Fortres Grand v Warner Bros: wiping clean trademark-based challenges to fictional marks

United States of America

Trademark-based challenges to the content of creative works under US law generally have ended badly for the challengers. In many cases, this has been because of judicial sensitivity to free speech concerns, but those concerns have not always driven victories for the defendants.

A recent example of this phenomenon can be found in the opinion of the US Court of Appeals for the Seventh Circuit in Fortres Grand Corp v Warner Bros Entertainment Inc (No 13-2337, 2014 WL 3953972, August 14 2014). Although affirming the dismissal of an infringement claim against a fictional trademark for an equally fictional product, the court did not base its decision on a perceived need to protect the defendant’s constitutional right to free expression. Instead, it applied the same analysis as it might in any other context to affirm a holding of non-infringement as a matter of law.

The litigation in Fortres Grand was initiated by the owner of the federally registered CLEAN SLATE mark, which the registrant used in connection with computer software that removed private data from publicly shared computers. The subject of the plaintiff’s ire was a subplot in the motion picture The Dark Knight Rises, which depicted efforts by the character Batman to save his hometown of Gotham City from destruction and which had been produced and distributed by the defendant. The subplot turned on the existence (or non-existence) of a software program developed by the fictional Rykin Data Corp and referred to by the characters in the movie as “the clean slate”. Beyond those references, the defendant established two websites to promote its film, which, the court noted, “contained descriptions of the clean slate hacking tool and its operation and a fictional patent. Nothing was available for purchase or download from the websites - they were purely an informational extension of the fictional Gotham City universe”.

The trial court concluded solely on the basis of the plaintiff’s complaint that the defendant’s use of 'clean slate' did not infringe the plaintiff’s rights because that use created a likelihood of confusion with the plaintiff’s CLEAN SLATE mark, and the Seventh Circuit affirmed. Rather than expressly taking into account whether the defendant’s film qualified as constitutionally protected free speech, the appellate court invoked its usual test for likely confusion, which took into account:

  1. the similarity between the parties’ marks;
  2. the similarity between the parties’ products;
  3. the area and manner of the marks’ concurrent use;
  4. the degree of care likely to be exercised by consumers;
  5. the strength of the plaintiff’s mark;
  6. any actual confusion; and
  7. the defendant’s intent to pass off its products as those of the plaintiff.

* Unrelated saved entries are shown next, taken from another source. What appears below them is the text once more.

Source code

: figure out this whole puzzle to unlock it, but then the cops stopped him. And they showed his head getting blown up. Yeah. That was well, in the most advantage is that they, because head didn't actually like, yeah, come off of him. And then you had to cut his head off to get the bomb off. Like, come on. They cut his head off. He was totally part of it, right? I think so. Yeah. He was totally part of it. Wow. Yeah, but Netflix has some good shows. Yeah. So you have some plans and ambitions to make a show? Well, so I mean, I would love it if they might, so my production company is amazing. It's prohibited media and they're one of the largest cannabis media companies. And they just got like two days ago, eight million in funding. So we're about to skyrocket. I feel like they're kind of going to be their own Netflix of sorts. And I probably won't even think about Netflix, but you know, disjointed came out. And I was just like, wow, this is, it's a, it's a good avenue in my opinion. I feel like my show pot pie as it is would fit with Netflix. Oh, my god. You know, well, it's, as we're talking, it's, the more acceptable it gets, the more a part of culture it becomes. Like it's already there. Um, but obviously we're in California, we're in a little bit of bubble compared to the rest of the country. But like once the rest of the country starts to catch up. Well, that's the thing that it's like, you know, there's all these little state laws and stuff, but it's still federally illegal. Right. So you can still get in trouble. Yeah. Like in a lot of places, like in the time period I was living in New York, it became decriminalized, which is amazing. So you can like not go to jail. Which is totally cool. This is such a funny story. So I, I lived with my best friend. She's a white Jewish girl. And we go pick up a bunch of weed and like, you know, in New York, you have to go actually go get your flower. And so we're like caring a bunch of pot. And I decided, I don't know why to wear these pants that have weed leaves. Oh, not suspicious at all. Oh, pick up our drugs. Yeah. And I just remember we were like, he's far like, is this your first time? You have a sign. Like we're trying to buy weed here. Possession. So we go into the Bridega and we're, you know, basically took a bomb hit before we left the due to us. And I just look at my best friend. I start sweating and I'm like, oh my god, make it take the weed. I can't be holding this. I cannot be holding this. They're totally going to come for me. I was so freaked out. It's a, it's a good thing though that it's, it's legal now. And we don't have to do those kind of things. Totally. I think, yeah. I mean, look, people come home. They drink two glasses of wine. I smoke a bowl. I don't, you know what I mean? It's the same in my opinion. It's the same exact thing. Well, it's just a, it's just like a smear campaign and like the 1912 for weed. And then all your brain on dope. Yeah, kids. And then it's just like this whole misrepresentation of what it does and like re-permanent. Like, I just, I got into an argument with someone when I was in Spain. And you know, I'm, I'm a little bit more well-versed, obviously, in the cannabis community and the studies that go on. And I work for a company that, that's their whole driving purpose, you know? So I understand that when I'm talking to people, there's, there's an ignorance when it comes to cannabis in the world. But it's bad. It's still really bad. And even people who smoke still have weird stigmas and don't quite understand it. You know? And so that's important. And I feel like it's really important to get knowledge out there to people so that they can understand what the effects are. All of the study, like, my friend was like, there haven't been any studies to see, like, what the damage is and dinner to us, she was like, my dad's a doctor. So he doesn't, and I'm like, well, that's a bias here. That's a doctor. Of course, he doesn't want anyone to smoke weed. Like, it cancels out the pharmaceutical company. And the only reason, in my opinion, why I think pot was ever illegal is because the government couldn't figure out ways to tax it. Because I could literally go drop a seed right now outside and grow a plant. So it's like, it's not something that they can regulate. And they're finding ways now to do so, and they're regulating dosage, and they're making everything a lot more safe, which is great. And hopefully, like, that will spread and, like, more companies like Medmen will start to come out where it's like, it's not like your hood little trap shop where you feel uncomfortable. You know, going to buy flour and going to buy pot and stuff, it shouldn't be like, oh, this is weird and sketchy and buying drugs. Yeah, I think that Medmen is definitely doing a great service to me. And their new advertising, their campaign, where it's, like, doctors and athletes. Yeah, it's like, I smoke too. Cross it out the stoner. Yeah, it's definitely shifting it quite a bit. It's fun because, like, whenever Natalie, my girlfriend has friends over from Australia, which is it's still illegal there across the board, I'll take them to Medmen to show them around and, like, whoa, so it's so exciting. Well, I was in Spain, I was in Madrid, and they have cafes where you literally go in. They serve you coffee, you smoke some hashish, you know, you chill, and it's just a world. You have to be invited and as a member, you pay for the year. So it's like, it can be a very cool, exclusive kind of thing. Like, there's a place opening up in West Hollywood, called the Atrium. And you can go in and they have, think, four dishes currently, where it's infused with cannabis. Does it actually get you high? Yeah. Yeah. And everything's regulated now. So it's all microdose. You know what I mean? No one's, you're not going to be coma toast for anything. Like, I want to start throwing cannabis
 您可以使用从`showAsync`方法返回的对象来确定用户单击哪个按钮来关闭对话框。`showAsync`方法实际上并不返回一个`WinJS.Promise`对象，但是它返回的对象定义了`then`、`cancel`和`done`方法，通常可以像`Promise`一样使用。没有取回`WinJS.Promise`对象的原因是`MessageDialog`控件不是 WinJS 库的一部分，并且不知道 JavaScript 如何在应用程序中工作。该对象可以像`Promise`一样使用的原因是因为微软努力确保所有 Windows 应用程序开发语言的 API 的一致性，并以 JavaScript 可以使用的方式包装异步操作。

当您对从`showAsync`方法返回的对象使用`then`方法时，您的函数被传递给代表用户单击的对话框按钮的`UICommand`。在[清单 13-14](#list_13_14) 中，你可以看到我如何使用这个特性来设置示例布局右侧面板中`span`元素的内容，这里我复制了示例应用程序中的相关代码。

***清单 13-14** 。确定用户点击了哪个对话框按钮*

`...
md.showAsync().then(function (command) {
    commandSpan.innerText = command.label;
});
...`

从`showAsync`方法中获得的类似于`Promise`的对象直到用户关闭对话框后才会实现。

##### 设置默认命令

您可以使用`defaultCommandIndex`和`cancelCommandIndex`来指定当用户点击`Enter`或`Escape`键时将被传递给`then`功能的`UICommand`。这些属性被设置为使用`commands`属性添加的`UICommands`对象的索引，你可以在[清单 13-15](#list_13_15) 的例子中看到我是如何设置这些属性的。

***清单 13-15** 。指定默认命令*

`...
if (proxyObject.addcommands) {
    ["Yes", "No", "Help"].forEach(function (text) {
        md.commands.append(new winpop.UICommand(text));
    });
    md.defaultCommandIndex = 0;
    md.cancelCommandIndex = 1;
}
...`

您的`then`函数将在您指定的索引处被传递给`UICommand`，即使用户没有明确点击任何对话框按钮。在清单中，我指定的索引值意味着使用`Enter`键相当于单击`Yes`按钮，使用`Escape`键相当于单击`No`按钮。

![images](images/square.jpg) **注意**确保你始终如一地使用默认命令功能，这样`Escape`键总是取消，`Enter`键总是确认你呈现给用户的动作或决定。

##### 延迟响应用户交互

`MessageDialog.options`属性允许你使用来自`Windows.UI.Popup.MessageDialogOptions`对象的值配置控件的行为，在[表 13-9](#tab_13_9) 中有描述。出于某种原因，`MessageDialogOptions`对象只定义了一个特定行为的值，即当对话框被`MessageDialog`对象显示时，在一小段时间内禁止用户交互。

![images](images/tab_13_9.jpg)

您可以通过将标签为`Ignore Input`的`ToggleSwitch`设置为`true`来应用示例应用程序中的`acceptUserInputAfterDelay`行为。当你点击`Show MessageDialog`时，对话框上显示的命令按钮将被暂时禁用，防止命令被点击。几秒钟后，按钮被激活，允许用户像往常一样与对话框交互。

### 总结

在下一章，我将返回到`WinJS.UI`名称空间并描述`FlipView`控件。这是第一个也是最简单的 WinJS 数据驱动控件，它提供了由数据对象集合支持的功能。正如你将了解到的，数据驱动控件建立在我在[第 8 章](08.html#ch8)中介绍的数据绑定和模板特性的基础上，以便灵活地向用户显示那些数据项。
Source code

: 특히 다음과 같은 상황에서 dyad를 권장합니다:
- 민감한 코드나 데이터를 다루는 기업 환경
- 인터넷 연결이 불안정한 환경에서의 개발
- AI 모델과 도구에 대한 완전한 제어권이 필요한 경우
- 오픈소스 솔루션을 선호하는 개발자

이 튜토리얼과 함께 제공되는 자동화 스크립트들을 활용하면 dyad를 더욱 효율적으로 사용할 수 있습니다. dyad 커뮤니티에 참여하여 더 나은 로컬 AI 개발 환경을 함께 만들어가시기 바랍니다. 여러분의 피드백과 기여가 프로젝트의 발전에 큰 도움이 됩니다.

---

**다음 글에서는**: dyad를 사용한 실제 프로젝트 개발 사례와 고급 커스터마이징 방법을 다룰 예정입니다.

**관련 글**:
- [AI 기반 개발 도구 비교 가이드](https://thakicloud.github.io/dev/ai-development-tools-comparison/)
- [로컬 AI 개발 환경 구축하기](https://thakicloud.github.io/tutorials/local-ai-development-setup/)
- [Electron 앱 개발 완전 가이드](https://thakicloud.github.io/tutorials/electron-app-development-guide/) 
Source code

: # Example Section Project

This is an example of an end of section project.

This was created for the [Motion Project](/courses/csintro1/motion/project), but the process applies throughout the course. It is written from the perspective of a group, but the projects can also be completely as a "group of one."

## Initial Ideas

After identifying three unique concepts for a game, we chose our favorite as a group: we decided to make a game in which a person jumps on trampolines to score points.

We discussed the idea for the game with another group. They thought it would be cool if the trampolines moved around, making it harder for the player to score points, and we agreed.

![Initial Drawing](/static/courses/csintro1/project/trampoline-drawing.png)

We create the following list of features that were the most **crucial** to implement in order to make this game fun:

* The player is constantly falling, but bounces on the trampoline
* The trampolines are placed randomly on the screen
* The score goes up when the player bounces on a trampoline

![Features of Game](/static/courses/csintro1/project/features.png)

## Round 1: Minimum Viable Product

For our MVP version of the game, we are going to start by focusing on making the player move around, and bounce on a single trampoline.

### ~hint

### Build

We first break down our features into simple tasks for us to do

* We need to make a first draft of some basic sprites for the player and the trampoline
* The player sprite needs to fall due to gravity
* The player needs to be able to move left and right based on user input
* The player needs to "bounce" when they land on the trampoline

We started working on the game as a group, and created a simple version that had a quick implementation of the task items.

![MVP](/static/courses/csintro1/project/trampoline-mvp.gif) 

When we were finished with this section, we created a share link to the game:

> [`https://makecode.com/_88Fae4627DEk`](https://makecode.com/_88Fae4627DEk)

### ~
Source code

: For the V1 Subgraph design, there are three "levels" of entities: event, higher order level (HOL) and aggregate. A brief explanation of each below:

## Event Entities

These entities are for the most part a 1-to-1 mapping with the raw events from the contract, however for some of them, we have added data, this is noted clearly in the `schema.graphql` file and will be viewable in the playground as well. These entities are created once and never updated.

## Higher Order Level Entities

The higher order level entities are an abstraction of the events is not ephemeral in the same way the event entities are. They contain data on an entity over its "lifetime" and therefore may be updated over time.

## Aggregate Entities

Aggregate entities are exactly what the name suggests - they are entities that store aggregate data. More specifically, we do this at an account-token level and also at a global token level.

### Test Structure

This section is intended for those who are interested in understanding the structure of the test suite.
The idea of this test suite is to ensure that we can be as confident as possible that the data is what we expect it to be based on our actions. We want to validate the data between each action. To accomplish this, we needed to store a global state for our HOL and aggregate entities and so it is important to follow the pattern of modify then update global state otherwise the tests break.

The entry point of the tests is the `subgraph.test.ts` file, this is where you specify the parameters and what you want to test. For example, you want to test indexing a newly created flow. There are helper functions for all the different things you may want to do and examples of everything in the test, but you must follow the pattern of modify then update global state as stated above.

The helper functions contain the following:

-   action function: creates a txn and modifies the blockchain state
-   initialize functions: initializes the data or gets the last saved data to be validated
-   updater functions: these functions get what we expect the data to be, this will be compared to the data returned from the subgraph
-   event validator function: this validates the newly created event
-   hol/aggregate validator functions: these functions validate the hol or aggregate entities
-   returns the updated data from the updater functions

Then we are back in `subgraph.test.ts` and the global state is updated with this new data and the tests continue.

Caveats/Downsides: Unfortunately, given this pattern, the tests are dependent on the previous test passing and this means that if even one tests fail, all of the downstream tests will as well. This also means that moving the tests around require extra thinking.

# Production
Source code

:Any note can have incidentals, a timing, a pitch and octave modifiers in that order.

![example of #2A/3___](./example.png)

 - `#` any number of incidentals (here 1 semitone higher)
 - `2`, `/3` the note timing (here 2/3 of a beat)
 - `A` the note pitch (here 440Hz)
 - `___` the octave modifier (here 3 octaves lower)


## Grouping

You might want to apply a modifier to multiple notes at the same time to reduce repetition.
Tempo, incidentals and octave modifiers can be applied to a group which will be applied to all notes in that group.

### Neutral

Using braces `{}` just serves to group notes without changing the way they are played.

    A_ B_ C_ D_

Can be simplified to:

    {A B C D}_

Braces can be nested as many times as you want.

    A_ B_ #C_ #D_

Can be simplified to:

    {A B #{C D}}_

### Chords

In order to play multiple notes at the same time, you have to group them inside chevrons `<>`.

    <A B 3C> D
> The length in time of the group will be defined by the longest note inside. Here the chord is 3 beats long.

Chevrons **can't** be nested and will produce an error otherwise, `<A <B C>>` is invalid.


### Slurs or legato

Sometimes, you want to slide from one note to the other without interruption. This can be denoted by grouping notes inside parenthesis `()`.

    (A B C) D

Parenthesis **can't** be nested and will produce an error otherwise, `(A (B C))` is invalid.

Despite identifying each of these factors as relevant to the infringement inquiry, the court focused primarily on the degree of competitive proximity between the parties’ products. On that issue, the court concluded that:

[t]here is little authority on how to treat the ‘similarity of the products’ factor when one of them is fictional..., but what few cases have confronted the issue have considered the likelihood of confusion between the senior user’s product and the junior user’s creative work - not any fictional product therein.”

Noting the absence of any CLEAN SLATE-branded items offered by the defendant, it then concluded that:

the only products available to compare - [the plaintiff’s] software and [the defendant’s] movie - are quite dissimilar, even considering common merchandising practice. [The plaintiff] has alleged no facts that would make it plausible that a super-hero movie and desktop management software are ‘goods so related in the minds of consumers in the sense that a single producer is likely to put out both goods’.

The court acknowledged that the similarity between the parties’ uses lent some support to the plaintiff’s case, but that:

"juxtaposed against the weakness of all the other factors, this similarity is not enough. Trademark law protects the source-denoting function of words used in conjunction with goods and services in the marketplace, not the words themselves.”

Therefore, the plaintiff’s complaint had been properly dismissed at the pleadings stage of the case.